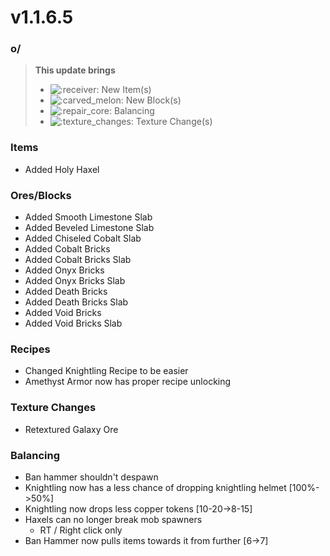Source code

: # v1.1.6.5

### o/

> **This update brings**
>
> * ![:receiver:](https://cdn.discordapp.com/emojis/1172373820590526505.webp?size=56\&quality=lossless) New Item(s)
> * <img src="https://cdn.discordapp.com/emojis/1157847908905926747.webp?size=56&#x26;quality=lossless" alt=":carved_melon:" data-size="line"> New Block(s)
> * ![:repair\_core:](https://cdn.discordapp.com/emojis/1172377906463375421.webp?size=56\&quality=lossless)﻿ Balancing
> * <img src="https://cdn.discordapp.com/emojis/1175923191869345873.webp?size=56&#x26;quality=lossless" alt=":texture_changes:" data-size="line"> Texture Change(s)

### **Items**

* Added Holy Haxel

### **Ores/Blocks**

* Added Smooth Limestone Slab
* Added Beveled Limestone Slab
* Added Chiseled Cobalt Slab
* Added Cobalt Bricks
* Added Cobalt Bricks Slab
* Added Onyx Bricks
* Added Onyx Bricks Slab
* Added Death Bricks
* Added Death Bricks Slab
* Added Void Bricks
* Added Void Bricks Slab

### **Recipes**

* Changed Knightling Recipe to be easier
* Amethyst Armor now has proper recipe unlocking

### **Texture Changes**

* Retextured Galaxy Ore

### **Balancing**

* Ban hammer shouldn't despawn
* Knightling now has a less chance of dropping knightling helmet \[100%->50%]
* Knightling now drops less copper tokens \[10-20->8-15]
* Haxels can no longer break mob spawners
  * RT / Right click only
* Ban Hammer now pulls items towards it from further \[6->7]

══════

TASK TO CARRY OUT: Output exactly the lines of the material above from the one containing "proper recipe unlocking" up to and including the one containing "Right click only".

SOLUTION FOR THIS PROBLEM:
* Amethyst Armor now has proper recipe unlocking

### **Texture Changes**

* Retextured Galaxy Ore

### **Balancing**

* Ban hammer shouldn't despawn
* Knightling now has a less chance of dropping knightling helmet \[100%->50%]
* Knightling now drops less copper tokens \[10-20->8-15]
* Haxels can no longer break mob spawners
  * RT / Right click only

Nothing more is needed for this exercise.